Tanpa basa-basi untuk berapa putaran beliau berjalan cepat menuju kantor tanpa melirik kami. Bergegaslah aku dan Agas menuju lapangan. Kulihat tak ada segumpal pun awan menemani si Surya. Akan basah lagi dan aku akan malu lagi, namun beruntungnya hanya pada Agas. Ujian bersama orang yang baru kukenal. Bagus sekali Tuhan takdirku. Di hari pertama kesoakraban ini aku langsung memperlihatkan aib padanya. Maluuuu.

“Adania, kita lagi lari sekarang.” Tegurnya memecah senyap berpanas ini.

“Kamu kira apa lagi? Iyalah, lari.” Dia menyeringai aneh, tawanya berlari-lari mengejekku dengan tampilan gigi taring agak ngerinya. “Agas, sampe berapa kali, nih? Ngga mungkin sampe jam Ibu Lela habis. Kelewatan dua pelajaran kita. Gimana, Gas?” Imbuhku.

“Yah, ngga bisa ngga. Cuma satu kata terus sama satu isyarat. Cuma ada satu cara, Adania. Satu keajaiban. Doain aja guru lain yang nyuruh kita berenti, kalo ngga, yah Pak Ilham - itu pun kalo beliau sudi isyaratin berenti pas keluar dari kantor. Ehh, beliau kan ada jam di kelas X.5, tapi belum juga keluar.”

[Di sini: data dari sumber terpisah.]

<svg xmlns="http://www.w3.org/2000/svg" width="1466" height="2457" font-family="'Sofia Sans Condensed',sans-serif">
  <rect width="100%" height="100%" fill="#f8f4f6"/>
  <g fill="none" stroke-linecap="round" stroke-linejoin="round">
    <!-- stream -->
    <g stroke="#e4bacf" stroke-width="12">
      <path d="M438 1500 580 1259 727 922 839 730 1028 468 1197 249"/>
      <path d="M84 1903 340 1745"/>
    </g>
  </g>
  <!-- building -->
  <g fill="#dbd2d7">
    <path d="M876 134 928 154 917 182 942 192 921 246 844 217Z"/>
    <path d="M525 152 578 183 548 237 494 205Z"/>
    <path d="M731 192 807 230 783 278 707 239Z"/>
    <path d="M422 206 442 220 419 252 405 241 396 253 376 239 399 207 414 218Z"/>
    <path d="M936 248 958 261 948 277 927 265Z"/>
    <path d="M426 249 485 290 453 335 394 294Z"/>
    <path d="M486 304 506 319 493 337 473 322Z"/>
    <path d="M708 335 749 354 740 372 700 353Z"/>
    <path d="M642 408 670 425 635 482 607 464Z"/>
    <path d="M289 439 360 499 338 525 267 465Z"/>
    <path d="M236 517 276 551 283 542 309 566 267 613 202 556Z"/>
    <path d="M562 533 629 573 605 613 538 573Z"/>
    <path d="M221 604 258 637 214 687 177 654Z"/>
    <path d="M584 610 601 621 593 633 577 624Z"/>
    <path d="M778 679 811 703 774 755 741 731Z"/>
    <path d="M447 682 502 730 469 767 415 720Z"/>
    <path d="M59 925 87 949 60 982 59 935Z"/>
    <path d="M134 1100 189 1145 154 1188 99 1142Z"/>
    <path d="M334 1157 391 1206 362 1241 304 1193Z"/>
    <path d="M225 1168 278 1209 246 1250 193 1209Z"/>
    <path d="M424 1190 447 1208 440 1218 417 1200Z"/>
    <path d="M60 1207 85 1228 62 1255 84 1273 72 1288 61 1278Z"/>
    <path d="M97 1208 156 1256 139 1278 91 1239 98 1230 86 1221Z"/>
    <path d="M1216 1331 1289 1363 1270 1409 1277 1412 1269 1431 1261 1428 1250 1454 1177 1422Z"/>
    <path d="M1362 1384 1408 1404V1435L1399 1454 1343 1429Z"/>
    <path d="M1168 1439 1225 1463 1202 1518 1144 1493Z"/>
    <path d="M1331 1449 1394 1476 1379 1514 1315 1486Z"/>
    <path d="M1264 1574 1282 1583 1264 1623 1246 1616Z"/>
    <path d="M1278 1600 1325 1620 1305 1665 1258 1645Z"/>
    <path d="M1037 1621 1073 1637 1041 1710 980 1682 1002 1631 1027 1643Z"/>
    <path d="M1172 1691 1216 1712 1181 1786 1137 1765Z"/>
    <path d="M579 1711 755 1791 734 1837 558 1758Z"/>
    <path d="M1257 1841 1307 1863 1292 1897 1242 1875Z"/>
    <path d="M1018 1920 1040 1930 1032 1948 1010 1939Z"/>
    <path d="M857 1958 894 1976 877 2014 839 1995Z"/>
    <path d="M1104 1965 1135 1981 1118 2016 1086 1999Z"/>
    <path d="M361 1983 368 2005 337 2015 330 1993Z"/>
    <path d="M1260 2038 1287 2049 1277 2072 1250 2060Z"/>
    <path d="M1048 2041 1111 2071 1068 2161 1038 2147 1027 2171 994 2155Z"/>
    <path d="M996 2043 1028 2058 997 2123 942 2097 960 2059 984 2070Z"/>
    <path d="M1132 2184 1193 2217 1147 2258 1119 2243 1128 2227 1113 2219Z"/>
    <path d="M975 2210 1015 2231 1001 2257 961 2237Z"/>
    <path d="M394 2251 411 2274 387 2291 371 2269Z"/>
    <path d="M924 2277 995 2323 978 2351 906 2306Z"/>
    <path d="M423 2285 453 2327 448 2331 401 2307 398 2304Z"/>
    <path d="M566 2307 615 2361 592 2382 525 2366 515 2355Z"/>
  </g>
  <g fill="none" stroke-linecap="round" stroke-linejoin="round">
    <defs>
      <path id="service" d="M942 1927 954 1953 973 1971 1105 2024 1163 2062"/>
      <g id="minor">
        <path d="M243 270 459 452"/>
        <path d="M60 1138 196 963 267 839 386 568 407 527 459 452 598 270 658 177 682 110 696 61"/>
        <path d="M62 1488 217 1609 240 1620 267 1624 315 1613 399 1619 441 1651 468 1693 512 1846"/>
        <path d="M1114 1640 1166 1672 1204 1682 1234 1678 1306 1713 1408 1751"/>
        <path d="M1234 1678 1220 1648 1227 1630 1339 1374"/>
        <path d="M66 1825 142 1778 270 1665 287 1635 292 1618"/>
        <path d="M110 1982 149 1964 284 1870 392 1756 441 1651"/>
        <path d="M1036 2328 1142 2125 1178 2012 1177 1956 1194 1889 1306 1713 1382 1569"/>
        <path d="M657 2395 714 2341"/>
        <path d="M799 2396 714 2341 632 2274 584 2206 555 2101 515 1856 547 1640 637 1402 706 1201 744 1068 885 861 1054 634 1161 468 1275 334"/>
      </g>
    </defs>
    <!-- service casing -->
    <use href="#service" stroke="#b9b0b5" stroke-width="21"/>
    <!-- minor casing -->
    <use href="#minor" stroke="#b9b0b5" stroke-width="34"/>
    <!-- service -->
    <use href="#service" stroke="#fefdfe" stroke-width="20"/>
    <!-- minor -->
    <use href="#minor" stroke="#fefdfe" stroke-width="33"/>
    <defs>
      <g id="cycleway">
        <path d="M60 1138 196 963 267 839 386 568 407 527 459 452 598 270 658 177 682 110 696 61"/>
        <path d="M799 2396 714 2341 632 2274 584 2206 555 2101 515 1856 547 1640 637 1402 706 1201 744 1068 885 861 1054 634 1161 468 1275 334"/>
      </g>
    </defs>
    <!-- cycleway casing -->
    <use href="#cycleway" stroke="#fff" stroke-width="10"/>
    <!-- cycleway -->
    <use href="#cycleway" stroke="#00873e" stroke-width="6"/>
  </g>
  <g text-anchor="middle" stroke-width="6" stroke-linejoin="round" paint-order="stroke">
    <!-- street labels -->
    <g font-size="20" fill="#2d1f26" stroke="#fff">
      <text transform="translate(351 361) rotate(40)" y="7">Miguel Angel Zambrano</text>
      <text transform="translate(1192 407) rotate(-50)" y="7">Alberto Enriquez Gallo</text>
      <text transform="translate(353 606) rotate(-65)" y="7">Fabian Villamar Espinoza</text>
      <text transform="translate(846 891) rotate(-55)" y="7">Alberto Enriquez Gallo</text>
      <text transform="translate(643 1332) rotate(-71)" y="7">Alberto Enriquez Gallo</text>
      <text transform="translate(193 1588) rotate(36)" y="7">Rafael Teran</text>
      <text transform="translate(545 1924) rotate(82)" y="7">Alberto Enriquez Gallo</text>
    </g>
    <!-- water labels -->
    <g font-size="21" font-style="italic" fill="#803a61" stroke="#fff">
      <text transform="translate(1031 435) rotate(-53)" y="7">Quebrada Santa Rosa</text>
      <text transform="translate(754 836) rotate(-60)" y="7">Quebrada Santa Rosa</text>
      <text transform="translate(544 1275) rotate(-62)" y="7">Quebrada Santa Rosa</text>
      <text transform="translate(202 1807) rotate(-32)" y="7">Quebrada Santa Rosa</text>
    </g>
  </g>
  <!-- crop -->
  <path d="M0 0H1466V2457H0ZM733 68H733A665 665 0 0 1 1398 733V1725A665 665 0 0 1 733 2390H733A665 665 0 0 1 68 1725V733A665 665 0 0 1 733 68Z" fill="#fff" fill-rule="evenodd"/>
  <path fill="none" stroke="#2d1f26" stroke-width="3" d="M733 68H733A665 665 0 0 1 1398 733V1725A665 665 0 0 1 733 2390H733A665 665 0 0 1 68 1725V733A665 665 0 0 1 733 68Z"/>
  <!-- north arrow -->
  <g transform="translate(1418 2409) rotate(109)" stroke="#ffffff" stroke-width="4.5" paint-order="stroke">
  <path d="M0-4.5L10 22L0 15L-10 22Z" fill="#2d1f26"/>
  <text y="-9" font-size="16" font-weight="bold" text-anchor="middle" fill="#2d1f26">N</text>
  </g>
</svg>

Agas benar, ”Bener, ini udah jalan dua putaran. Panas! Pelan-pelan, Gas.” Aku mengejarnya tergopoh-gopoh, padahal hanya dititipi badan kerempeng dengan bawaan keringat yang memalukan.

“Mana peduli beliau mau berapa put, ,”

Beliau keluar, menoleh pada kami - berisyarat lagi, “O”.

Jackpot!” Ucapan itu yang biasa dikumandangkan saat kuis. Agas benar, tapi menurutku ini adalah ujian essay dari beliau.

“Selamat, Gas.” Putaran ke tiga telah kami lalui.

“Santai aja, Adania.” Ejeknya.

“Kamu yang kecepetan! Aku ini perempuan. Kalo kamu gigi satu, aku berarti gigi tiga.” Sebuah fakta perbandingan antar gender.

Jawabnya dengan tawa kecil. Semakin menyebalkan tawa gigi taringnya itu.

Ada sesuatu di wajah lonjongnya saat semua otot itu bekerja, namun belum bisa kuterjemahkan buah apa yang cocok untuknya. Tapi yang pasti dia keras di luar. Jambu? Mch. Kurus yang terlihat kurus jangkung, rambut berantakan - ikal, hidungnya yang mirip paruh elang, dan gigi taring yang membuatnya sedikit judes bila mulai membuka mulut. Kepalaku sejajar pada lehernya, tepat di pangkal lehernya.